--- Texto extraído ---
A AGU propôs sete ações cíveis, pedindo que 280 manifestantes reparem os danos cometidos. Na grande maioria, esses denunciados pelos ataques às sedes dos Três Poderes são depredadores que foram presos em flagrante por estarem praticando o delito, seja invadindo ou destruindo os prédios. Ao todo, mais de 2 mil pessoas foram detidas, e atualmente 253 delas permanecem presas. A grande maioria está encarcerada no Complexo Penitenciário da Papuda.

A expectativa é que a AGU ofereça mais ações, já que a quantidade de pessoas denunciadas pela Procuradoria-Geral da República (PGR), por exemplo, é bem maior. Assim como a AGU, o Grupo Estratégico de Combate aos Atos Antidemocráticos da PGR — responsável por denunciar os manifestantes que participaram dos atos — imputa dentro das denúncias oferecidas o crime de danos ao patrimônio público. O "leque" ainda contempla crimes como a incitação à animosidade das Forças Armadas contra os Poderes constituídos, tentativa de abolição do Estado Democrático de Direito e associação criminosa, entre outros.

Carlos Alves Moura/STF - Invasão dos prédios públicos em 8 de janeiro chocou o país. Relatório sugere que depredadores sejam condenados a ressarcir individualmente a União
Carlos Vieira/CB/D.A.Press - Invasão chocou o país. AGU quer que manifestantes sejam condenados a ressarcir individualmente os prejuízos
Ed Alves/CB/D.A Press - Manifestantes criaram provas contra si próprios, postando nas redes sociais fotos e vídeos das depredações

Como forma de chegar à identificação e pedir o ressarcimento, a AGU utilizou dados da Agência Nacional de Transportes Terrestres (ANTT) para descobrir os acusados de financiarem o fretamento de ônibus de golpistas à Brasília, além de um trabalho minucioso da inteligência da Polícia do Senado Federal, que identificou publicações deles em redes sociais, feitas no dia 8 de janeiro.

Dificuldade

Para o jurista Bernardo Linhares Marchesini a ação encontrará dificuldades para individualizar o dano cometido por cada um, bem como o nexo de causalidade entre a ação e o prejuízo dos bens. O especialista explica que os advogados da AGU terão de batalhar nesse campo, apesar da materialidade das provas. "A saída mais interessante seria buscar o que se chama no direito americano de 'punitive damages', que são indenizações concedidas com a intenção de punir atitudes que causaram danos, exatamente como ocorrido neste caso", diz.

--- Material ---
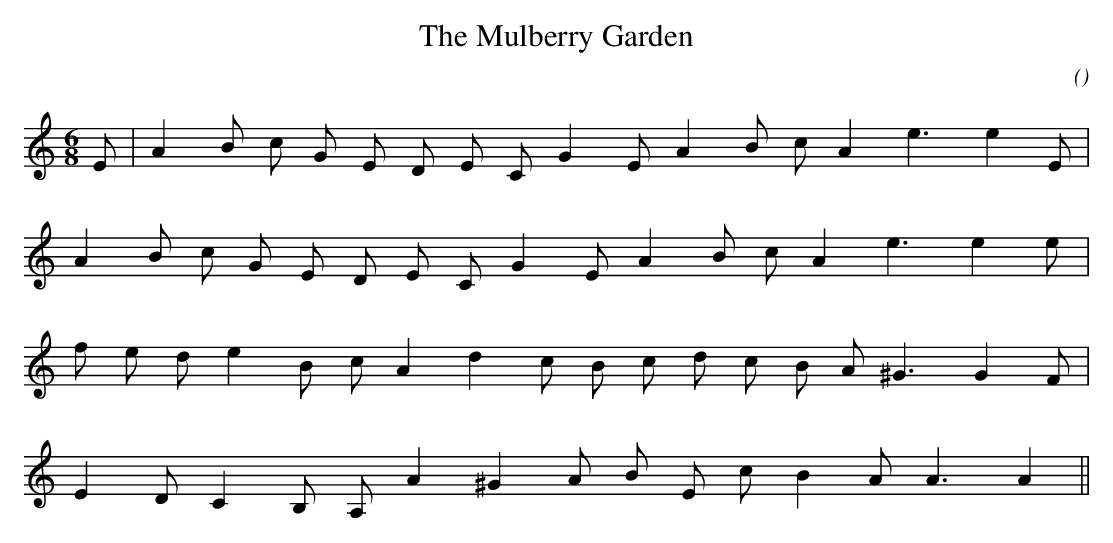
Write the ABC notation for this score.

X:1
T: The Mulberry Garden
C:
O:
M:6/8
K:Am
K:Am
M:6/8
L:1/16
E2 |A4 B2 c2 G2 E2 D2 E2 C2 G4 E2 A4 B2 c2 A4 e6e4 E2 |
A4 B2 c2 G2 E2 D2 E2 C2 G4 E2 A4 B2 c2 A4 e6e4 e2 |
f2 e2 d2 e4 B2 c2 A4 d4 c2 B2 c2 d2 c2 B2 A2 ^G6G4 F2 |
E4 D2 C4 B,2 A,2 A4 ^G4 A2 B2 E2 c2 B4 A2 A6A4 ||
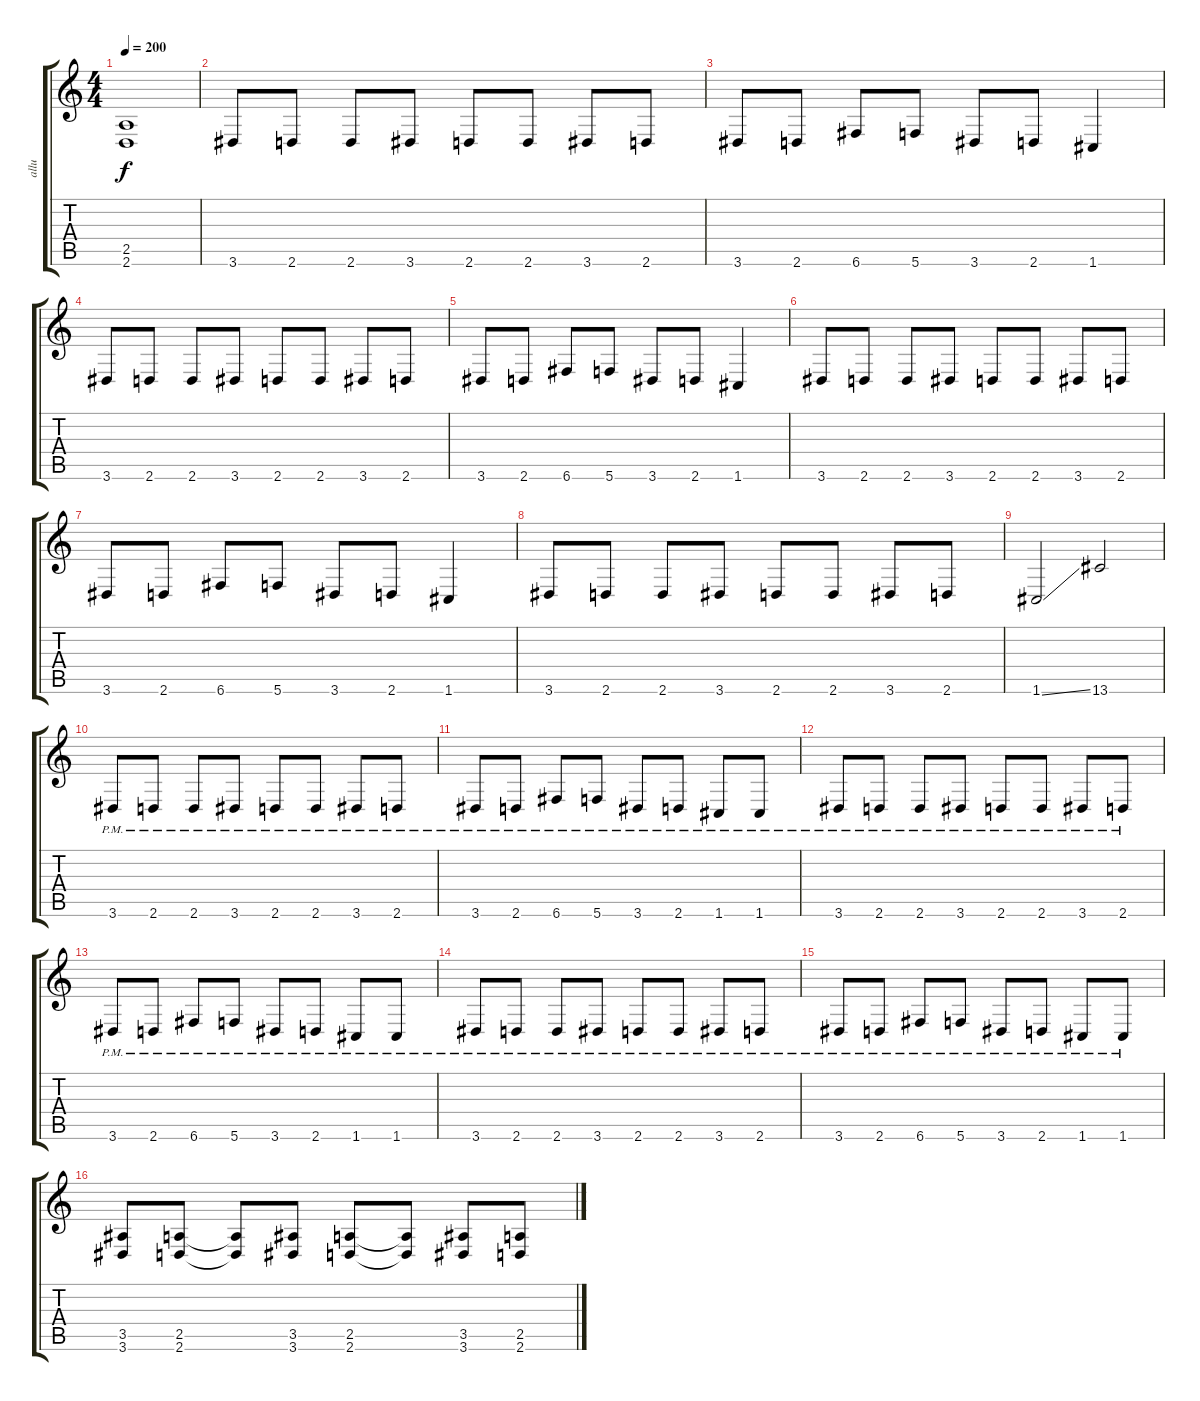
\track ("allu" "allu") {instrument distortionguitar}
\staff {score tabs}
\tuning (D4 A3 F3 C3 G2 C2) {hide}
\ts (4 4)
\tempo 200
\clef g2
\ks c
(2.5{t} 2.6{t}).1{dy f} |
3.6.8 2.6.8 2.6.8 3.6.8 2.6.8 2.6.8 3.6.8 2.6.8 |
3.6.8 2.6.8 6.6.8 5.6.8 3.6.8 2.6.8 1.6.4 |
3.6.8 2.6.8 2.6.8 3.6.8 2.6.8 2.6.8 3.6.8 2.6.8 |
3.6.8 2.6.8 6.6.8 5.6.8 3.6.8 2.6.8 1.6.4 |
3.6.8 2.6.8 2.6.8 3.6.8 2.6.8 2.6.8 3.6.8 2.6.8 |
3.6.8 2.6.8 6.6.8 5.6.8 3.6.8 2.6.8 1.6.4 |
3.6.8 2.6.8 2.6.8 3.6.8 2.6.8 2.6.8 3.6.8 2.6.8 |
1.6{ss}.2 13.6.2 |
3.6{pm}.8 2.6{pm}.8 2.6{pm}.8 3.6{pm}.8 2.6{pm}.8 2.6{pm}.8 3.6{pm}.8 2.6{pm}.8 |
3.6{pm}.8 2.6{pm}.8 6.6{pm}.8 5.6{pm}.8 3.6{pm}.8 2.6{pm}.8 1.6{pm}.8 1.6{pm}.8 |
3.6{pm}.8 2.6{pm}.8 2.6{pm}.8 3.6{pm}.8 2.6{pm}.8 2.6{pm}.8 3.6{pm}.8 2.6{pm}.8 |
3.6{pm}.8 2.6{pm}.8 6.6{pm}.8 5.6{pm}.8 3.6{pm}.8 2.6{pm}.8 1.6{pm}.8 1.6{pm}.8 |
3.6{pm}.8 2.6{pm}.8 2.6{pm}.8 3.6{pm}.8 2.6{pm}.8 2.6{pm}.8 3.6{pm}.8 2.6{pm}.8 |
3.6{pm}.8 2.6{pm}.8 6.6{pm}.8 5.6{pm}.8 3.6{pm}.8 2.6{pm}.8 1.6{pm}.8 1.6{pm}.8 |
(3.5 3.6).8 (2.5 2.6).8 (2.5{t} 2.6{t}).8 (3.5 3.6).8 (2.5 2.6).8 (2.5{t} 2.6{t}).8 (3.5 3.6).8 (2.5 2.6).8
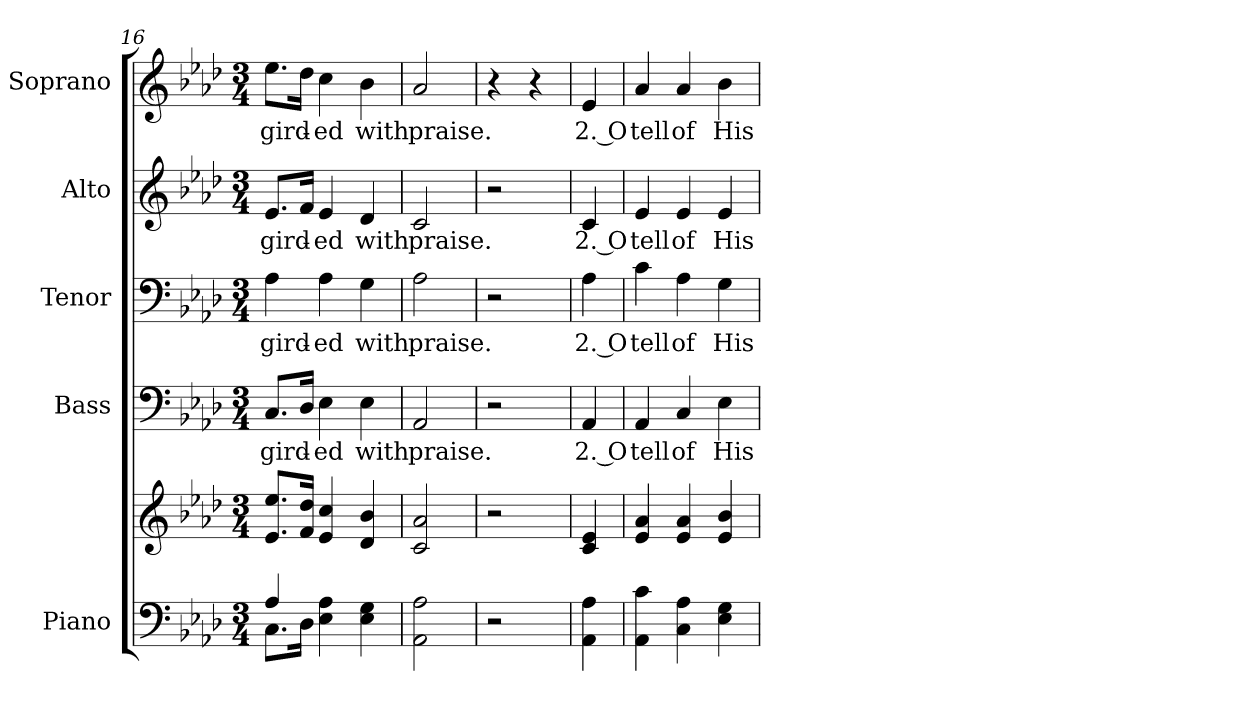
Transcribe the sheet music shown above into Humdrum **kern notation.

**kern	**kern	**kern	**text	**kern	**text	**kern	**text	**kern	**text
*part5	*part5	*part4	*part4	*part3	*part3	*part2	*part2	*part1	*part1
*staff6	*staff5	*staff4	*staff4	*staff3	*staff3	*staff2	*staff2	*staff1	*staff1
*I"Piano	*	*I"Bass	*	*I"Tenor	*	*I"Alto	*	*I"Soprano	*
*I'Pno.	*	*I'B.	*	*I'T.	*	*I'A.	*	*I'S.	*
!!LO:PB:g=z
*clefF4	*clefG2	*clefF4	*	*clefF4	*	*clefG2	*	*clefG2	*
*k[b-e-a-d-]	*k[b-e-a-d-]	*k[b-e-a-d-]	*	*k[b-e-a-d-]	*	*k[b-e-a-d-]	*	*k[b-e-a-d-]	*
*f:	*f:	*f:	*	*f:	*	*f:	*	*f:	*
*M3/4	*M3/4	*M3/4	*	*M3/4	*	*M3/4	*	*M3/4	*
=16	=16	=16	=16	=16	=16	=16	=16	=16	=16
*^	*	*	*	*	*	*	*	*	*
!	!	!	!	!LO:LY:b:color=#000000	!	!	!	!	!	!
!	!	!	!	!	!	!LO:LY:b:color=#000000	!	!	!	!
!	!	!	!	!	!	!	!	!LO:LY:b:color=#000000	!	!
!	!	!	!	!	!	!	!	!	!	!LO:LY:b:color=#000000
4A-i/	8.Ci\L	8.e-i/ 8.ee-iL	8.Ci/L	gird-	4A-i\	gird-	8.e-i/L	gird-	8.ee-i\L	gird-
.	16D-i\Jk	16fi/ 16dd-iJk	16D-i/Jk	.	.	.	16fi/Jk	.	16dd-i\Jk	.
!	!	!	!	!LO:LY:b:color=#000000	!	!	!	!	!	!
!	!	!	!	!	!	!LO:LY:b:color=#000000	!	!	!	!
!	!	!	!	!	!	!	!	!LO:LY:b:color=#000000	!	!
!	!	!	!	!	!	!	!	!	!	!LO:LY:b:color=#000000
4E-i\ 4A-i	2ryy	4e-i/ 4cci	4E-i\	-ed	4A-i\	-ed	4e-i/	-ed	4cci\	-ed
!	!	!	!	!LO:LY:b:color=#000000	!	!	!	!	!	!
!	!	!	!	!	!	!LO:LY:b:color=#000000	!	!	!	!
!	!	!	!	!	!	!	!	!LO:LY:b:color=#000000	!	!
!	!	!	!	!	!	!	!	!	!	!LO:LY:b:color=#000000
4E-i\ 4Gi	.	4d-i/ 4b-i	4E-i\	with	4Gi\	with	4d-i/	with	4b-i\	with
*v	*v	*	*	*	*	*	*	*	*	*
=17	=17	=17	=17	=17	=17	=17	=17	=17	=17
!	!	!	!LO:LY:b:color=#000000	!	!	!	!	!	!
!	!	!	!	!	!LO:LY:b:color=#000000	!	!	!	!
!	!	!	!	!	!	!	!LO:LY:b:color=#000000	!	!
!	!	!	!	!	!	!	!	!	!LO:LY:b:color=#000000
2AA-i\ 2A-i	2ci/ 2a-i	2AA-i/	praise.	2A-i\	praise.	2ci/	praise.	2a-i/	praise.
=18	=18	=18	=18	=18	=18	=18	=18	=18	=18
2r	2r	2r	.	2r	.	2r	.	4r	.
.	.	.	.	.	.	.	.	4r	.
=19	=19	=19	=19	=19	=19	=19	=19	=19	=19
!	!	!	!LO:LY:b:color=#000000	!	!	!	!	!	!
!	!	!	!	!	!LO:LY:b:color=#000000	!	!	!	!
!	!	!	!	!	!	!	!LO:LY:b:color=#000000	!	!
!	!	!	!	!	!	!	!	!	!LO:LY:b:color=#000000
4AA-i\ 4A-i	4ci/ 4e-i	4AA-i/	2. O	4A-i\	2. O	4ci/	2. O	4e-i/	2. O
=20	=20	=20	=20	=20	=20	=20	=20	=20	=20
!	!	!	!LO:LY:b:color=#000000	!	!	!	!	!	!
!	!	!	!	!	!LO:LY:b:color=#000000	!	!	!	!
!	!	!	!	!	!	!	!LO:LY:b:color=#000000	!	!
!	!	!	!	!	!	!	!	!	!LO:LY:b:color=#000000
4AA-i\ 4ci	4e-i/ 4a-i	4AA-i/	tell	4ci\	tell	4e-i/	tell	4a-i/	tell
!	!	!	!LO:LY:b:color=#000000	!	!	!	!	!	!
!	!	!	!	!	!LO:LY:b:color=#000000	!	!	!	!
!	!	!	!	!	!	!	!LO:LY:b:color=#000000	!	!
!	!	!	!	!	!	!	!	!	!LO:LY:b:color=#000000
4Ci\ 4A-i	4e-i/ 4a-i	4Ci/	of	4A-i\	of	4e-i/	of	4a-i/	of
!	!	!	!LO:LY:b:color=#000000	!	!	!	!	!	!
!	!	!	!	!	!LO:LY:b:color=#000000	!	!	!	!
!	!	!	!	!	!	!	!LO:LY:b:color=#000000	!	!
!	!	!	!	!	!	!	!	!	!LO:LY:b:color=#000000
4E-i\ 4Gi	4e-i/ 4b-i	4E-i\	His	4Gi\	His	4e-i/	His	4b-i\	His
=	=	=	=	=	=	=	=	=	=
*-	*-	*-	*-	*-	*-	*-	*-	*-	*-
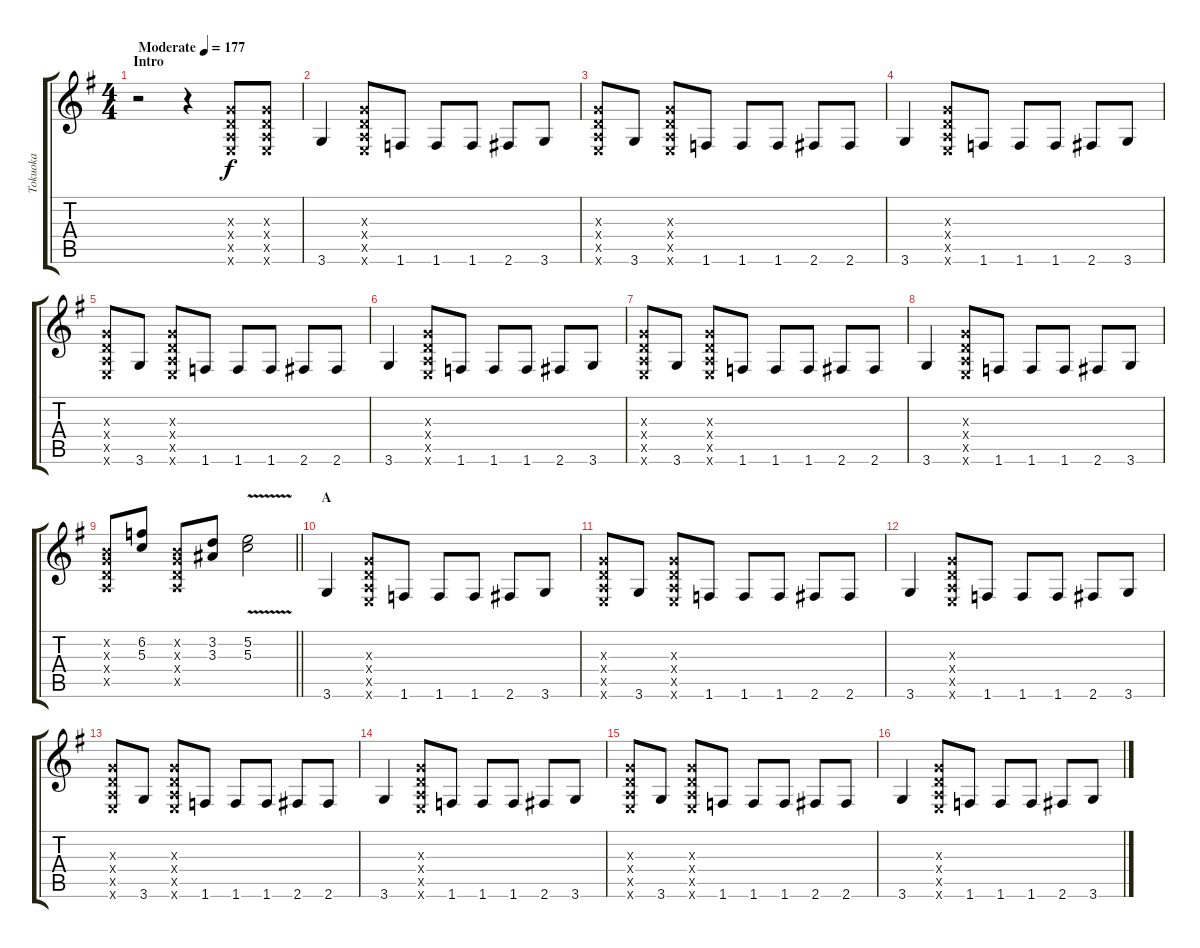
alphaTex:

\track ("Tokuoka" "Tokuoka") {instrument acousticguitarsteel}
\staff {score tabs}
\tuning (E4 B3 G3 D3 A2 E2) {hide}
\ts (4 4)
\section ("" "Intro")
\tempo (177 "Moderate")
\clef g2
\ks g
r.2{dy f instrument acousticguitarsteel} r.4 (0.3{x} 0.4{x} 0.5{x} 0.6{x}).8 (0.3{x} 0.4{x} 0.5{x} 0.6{x}).8 |
3.6.4 (0.3{x} 0.4{x} 0.5{x} 0.6{x}).8 1.6.8 1.6.8 1.6.8 2.6.8 3.6.8 |
(0.3{x} 0.4{x} 0.5{x} 0.6{x}).8 3.6.8 (0.3{x} 0.4{x} 0.5{x} 0.6{x}).8 1.6.8 1.6.8 1.6.8 2.6.8 2.6.8 |
3.6.4 (0.3{x} 0.4{x} 0.5{x} 0.6{x}).8 1.6.8 1.6.8 1.6.8 2.6.8 3.6.8 |
(0.3{x} 0.4{x} 0.5{x} 0.6{x}).8 3.6.8 (0.3{x} 0.4{x} 0.5{x} 0.6{x}).8 1.6.8 1.6.8 1.6.8 2.6.8 2.6.8 |
3.6.4 (0.3{x} 0.4{x} 0.5{x} 0.6{x}).8 1.6.8 1.6.8 1.6.8 2.6.8 3.6.8 |
(0.3{x} 0.4{x} 0.5{x} 0.6{x}).8 3.6.8 (0.3{x} 0.4{x} 0.5{x} 0.6{x}).8 1.6.8 1.6.8 1.6.8 2.6.8 2.6.8 |
3.6.4 (0.3{x} 0.4{x} 0.5{x} 0.6{x}).8 1.6.8 1.6.8 1.6.8 2.6.8 3.6.8 |
\barLineRight lightlight
(0.2{x} 0.3{x} 0.4{x} 0.5{x}).8 (6.2 5.3).8 (0.2{x} 0.3{x} 0.4{x} 0.5{x}).8 (3.2 3.3).8 (5.2{v} 5.3{v}).2 |
\section ("" "A")
3.6.4 (0.3{x} 0.4{x} 0.5{x} 0.6{x}).8 1.6.8 1.6.8 1.6.8 2.6.8 3.6.8 |
(0.3{x} 0.4{x} 0.5{x} 0.6{x}).8 3.6.8 (0.3{x} 0.4{x} 0.5{x} 0.6{x}).8 1.6.8 1.6.8 1.6.8 2.6.8 2.6.8 |
3.6.4 (0.3{x} 0.4{x} 0.5{x} 0.6{x}).8 1.6.8 1.6.8 1.6.8 2.6.8 3.6.8 |
(0.3{x} 0.4{x} 0.5{x} 0.6{x}).8 3.6.8 (0.3{x} 0.4{x} 0.5{x} 0.6{x}).8 1.6.8 1.6.8 1.6.8 2.6.8 2.6.8 |
3.6.4 (0.3{x} 0.4{x} 0.5{x} 0.6{x}).8 1.6.8 1.6.8 1.6.8 2.6.8 3.6.8 |
(0.3{x} 0.4{x} 0.5{x} 0.6{x}).8 3.6.8 (0.3{x} 0.4{x} 0.5{x} 0.6{x}).8 1.6.8 1.6.8 1.6.8 2.6.8 2.6.8 |
3.6.4 (0.3{x} 0.4{x} 0.5{x} 0.6{x}).8 1.6.8 1.6.8 1.6.8 2.6.8 3.6.8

--- Tarefas propostas ---
1) No texto sobre as ações da AGU contra os manifestantes, em que complexo penitenciário está encarcerada a maioria dos presos?
2) Transcreva o trecho do texto sobre as ações da AGU que vai de "A AGU propôs" até "Penitenciário da Papuda.", incluindo ambos.
3) Dê continuidade ao texto sobre as ações da AGU contra os manifestantes, partindo do ponto em que ele termina.

--- Em resposta ---
1) No Complexo Penitenciário da Papuda.

2)
A AGU propôs sete ações cíveis, pedindo que 280 manifestantes reparem os danos cometidos. Na grande maioria, esses denunciados pelos ataques às sedes dos Três Poderes são depredadores que foram presos em flagrante por estarem praticando o delito, seja invadindo ou destruindo os prédios. Ao todo, mais de 2 mil pessoas foram detidas, e atualmente 253 delas permanecem presas. A grande maioria está encarcerada no Complexo Penitenciário da Papuda.

3)
"O problema é que, mesmo que aceito aos poucos em alguns tribunais do Brasil, esse tipo de dano não é, expressamente, disposto em lei, sendo uma adaptação doutrinária de outros países, como já citado nos Estados Unidos", explica. "Por outro lado, o apelo popular gerado pela insatisfação da população em ter que pagar pelo 'quebra quebra' promovido, pode vir a sensibilizar o julgador a ponto de ser menos criterioso quanto à individualização da ação de cada um dos 280 prováveis réus", pontua.

"A verdade é que pelo rigor técnico, a tentativa da Advocacia Geral da União tem poucas chances de prosperar, pois como dito, a indenização por dano material tem que trazer a relação direta entre a ação promovida e o dano causado, bem como a análise da culpa do ofensor. Agora, quando o direito encontra a política, tudo pode acontecer", completa.

Ações

Para a garimpagem das obras e objetos vandalizados no 8 de janeiro, o Instituto do Patrimônio Histórico e Artístico Nacional (Iphan), em conjunto com os acervos do Congresso Nacional, Supremo Tribunal Federal (STF) e do Planalto, concluíram um relatório com o mapeamento de cada obra tombada. Como a maioria dos bens possui valor inestimável, a decisão de cada um dos poderes foi iniciar procedimentos de manutenção. Grande parte foi restaurada, embasando também as ações propostas pela AGU.

Na primeira de sete ações, a AGU solicitou o bloqueio de bens dos suspeitos de financiar o fretamento de ônibus para os atos. Na avaliação da AGU, 54 pessoas, três empresas, uma associação e um sindicato estão envolvidos diretamente em trazer os manifestantes, insatisfeitos com o resultado das urnas, à capital federal.

Contra esses 54 suspeitos e as empresas envolvidas, a AGU também pede a condenação por dano moral, com causa estipulada na casa dos R$ 100 milhões. Os advogados justificam que além dos prejuízos materiais, no caso deles ainda houve violação frontal e grave lesão aos valores jurídicos, como os estabelecidos no Estado Democrático de Direito.

Reparação

Um dos principais exemplos de quem veio à capital federal para causar baderna é o do condenado por tentar explodir um caminhão-tanque no Aeroporto de Brasília, Alan Diego dos Santos Rodrigues. Em seu depoimento à Comissão Parlamentar de Inquérito (CPI) dos Atos Antidemocráticos, da Câmara Legislativa do Distrito Federal (CLDF), ele disse que não pagou um real e viajou do Mato Grosso a Brasília dentro de um ônibus lotado de golpistas.

A AGU ainda pede em quatro outras ações a condenação de 151 criminosos que participaram dos atos e foram presos em flagrante, bem como o bloqueio dos bens deles na Justiça que servirão como forma de ressarcimento. Há, ainda, o pedido de reparação referente às pessoas que foram presas em flagrante dentro do Palácio do Planalto.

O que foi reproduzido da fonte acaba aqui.